In June 2022, after 16 years and 230,000 units sold, the third generation of MP3 was presented, available in two 400 HPE 35.3 horsepower and 530 HPE 44.2 horsepower engines. In addition to the renewed design, the ARAS driving assistance system is introduced for version 530 with the Blind Spot Information System (Blis) and Lane Change Decision Aid System (Lcdas) functions as well as a rear view camera. Standard on all models ABS and ASR.

==Variants==
===MP3 Hybrid (2009-2017)===
In September 2009, a plug-in hybrid version of the MP3 was launched, following trials in 2008 by the New York City Police Department. It has a 125 cm^{3} Leader engine and a battery-driven 2.6 kW electric motor, with a regenerative braking system.

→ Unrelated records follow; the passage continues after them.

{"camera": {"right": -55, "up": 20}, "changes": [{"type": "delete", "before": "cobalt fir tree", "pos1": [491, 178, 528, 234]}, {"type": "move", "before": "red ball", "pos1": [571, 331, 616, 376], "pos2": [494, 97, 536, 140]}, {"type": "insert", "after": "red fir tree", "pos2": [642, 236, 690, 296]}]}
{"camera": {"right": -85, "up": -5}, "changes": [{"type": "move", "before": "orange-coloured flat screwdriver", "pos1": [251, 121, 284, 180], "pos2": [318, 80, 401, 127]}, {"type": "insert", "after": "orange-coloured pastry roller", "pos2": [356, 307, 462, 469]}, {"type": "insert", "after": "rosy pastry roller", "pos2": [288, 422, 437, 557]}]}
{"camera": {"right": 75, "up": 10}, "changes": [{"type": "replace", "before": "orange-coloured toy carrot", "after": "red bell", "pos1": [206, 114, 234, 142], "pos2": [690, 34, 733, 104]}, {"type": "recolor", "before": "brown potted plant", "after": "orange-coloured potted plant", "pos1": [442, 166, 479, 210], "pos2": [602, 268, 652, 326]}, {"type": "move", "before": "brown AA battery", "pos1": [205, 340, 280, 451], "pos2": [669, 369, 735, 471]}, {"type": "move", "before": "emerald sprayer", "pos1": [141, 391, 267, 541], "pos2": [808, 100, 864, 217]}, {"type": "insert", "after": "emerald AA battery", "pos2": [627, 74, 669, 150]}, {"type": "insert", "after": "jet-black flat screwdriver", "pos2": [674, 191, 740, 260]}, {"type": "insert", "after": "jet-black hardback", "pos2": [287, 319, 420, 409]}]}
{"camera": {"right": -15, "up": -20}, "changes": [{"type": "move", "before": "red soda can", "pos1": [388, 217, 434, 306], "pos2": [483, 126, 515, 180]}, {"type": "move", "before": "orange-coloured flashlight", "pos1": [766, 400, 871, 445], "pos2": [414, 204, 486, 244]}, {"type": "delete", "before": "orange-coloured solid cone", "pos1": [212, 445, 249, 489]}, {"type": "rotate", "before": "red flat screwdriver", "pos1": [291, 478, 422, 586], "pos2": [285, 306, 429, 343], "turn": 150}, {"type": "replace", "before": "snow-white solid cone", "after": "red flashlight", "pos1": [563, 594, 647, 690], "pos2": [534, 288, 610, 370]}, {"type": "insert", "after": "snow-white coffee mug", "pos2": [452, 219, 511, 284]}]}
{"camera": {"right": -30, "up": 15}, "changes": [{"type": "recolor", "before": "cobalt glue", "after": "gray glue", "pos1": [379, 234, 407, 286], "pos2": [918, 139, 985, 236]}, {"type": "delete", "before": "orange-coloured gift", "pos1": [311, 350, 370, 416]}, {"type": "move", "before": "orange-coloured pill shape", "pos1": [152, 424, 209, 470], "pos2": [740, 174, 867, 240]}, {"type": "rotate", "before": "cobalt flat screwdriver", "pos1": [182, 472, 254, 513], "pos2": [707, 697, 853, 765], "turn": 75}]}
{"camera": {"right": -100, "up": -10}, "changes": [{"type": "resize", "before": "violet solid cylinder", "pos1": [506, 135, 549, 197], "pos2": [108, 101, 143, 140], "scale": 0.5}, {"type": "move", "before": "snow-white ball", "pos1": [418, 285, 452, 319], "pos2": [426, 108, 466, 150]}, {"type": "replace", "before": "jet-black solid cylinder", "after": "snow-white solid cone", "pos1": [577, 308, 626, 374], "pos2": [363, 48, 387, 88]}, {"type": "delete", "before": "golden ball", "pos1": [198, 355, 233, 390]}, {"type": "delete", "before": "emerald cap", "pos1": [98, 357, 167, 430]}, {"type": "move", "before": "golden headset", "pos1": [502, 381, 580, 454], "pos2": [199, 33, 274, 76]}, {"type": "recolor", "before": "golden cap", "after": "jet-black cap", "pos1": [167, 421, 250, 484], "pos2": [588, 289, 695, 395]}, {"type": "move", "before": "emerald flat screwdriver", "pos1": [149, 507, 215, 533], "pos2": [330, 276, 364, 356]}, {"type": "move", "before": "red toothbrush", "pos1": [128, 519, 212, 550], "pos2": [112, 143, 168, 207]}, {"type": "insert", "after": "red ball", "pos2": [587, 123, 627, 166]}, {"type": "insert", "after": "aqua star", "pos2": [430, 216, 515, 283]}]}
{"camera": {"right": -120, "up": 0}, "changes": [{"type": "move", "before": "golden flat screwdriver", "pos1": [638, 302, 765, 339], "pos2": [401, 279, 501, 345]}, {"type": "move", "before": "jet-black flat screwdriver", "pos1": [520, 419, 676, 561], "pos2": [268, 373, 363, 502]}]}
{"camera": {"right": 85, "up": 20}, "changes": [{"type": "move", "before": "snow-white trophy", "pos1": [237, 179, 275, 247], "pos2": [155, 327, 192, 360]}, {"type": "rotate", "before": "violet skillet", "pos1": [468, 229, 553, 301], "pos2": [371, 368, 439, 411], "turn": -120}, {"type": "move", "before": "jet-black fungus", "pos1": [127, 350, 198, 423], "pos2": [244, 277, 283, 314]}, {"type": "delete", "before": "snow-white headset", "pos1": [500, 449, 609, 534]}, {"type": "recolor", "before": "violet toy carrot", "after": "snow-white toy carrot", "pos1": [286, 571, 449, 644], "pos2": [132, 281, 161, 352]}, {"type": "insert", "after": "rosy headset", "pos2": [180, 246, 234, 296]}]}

The vehicle has three user-selected variants of hybrid drive to create a vehicle capable of up to 141 mpgus and 0–60 mph in about 5 seconds when both methods of propulsion are used. In electric-only mode the MP3 can travel a distance of 11 mi at a maximum speed of 20 mph. When both power sources are used the MP3 can run for a maximum of 25 minutes, with performance equivalent to a 250 cc scooter. When powered solely by the petrol engine the MP3 is slower than other 125 cm^{3} machines due to its weight: 249 kg compared with 208 kg for the petrol-only model.

In June 2010 Piaggio launched the 300 plug-in Hybrid variant with the 278 cm^{3} Quasar Euro 3 engine.

All MP3 Hybrid versions were discontinued in 2017.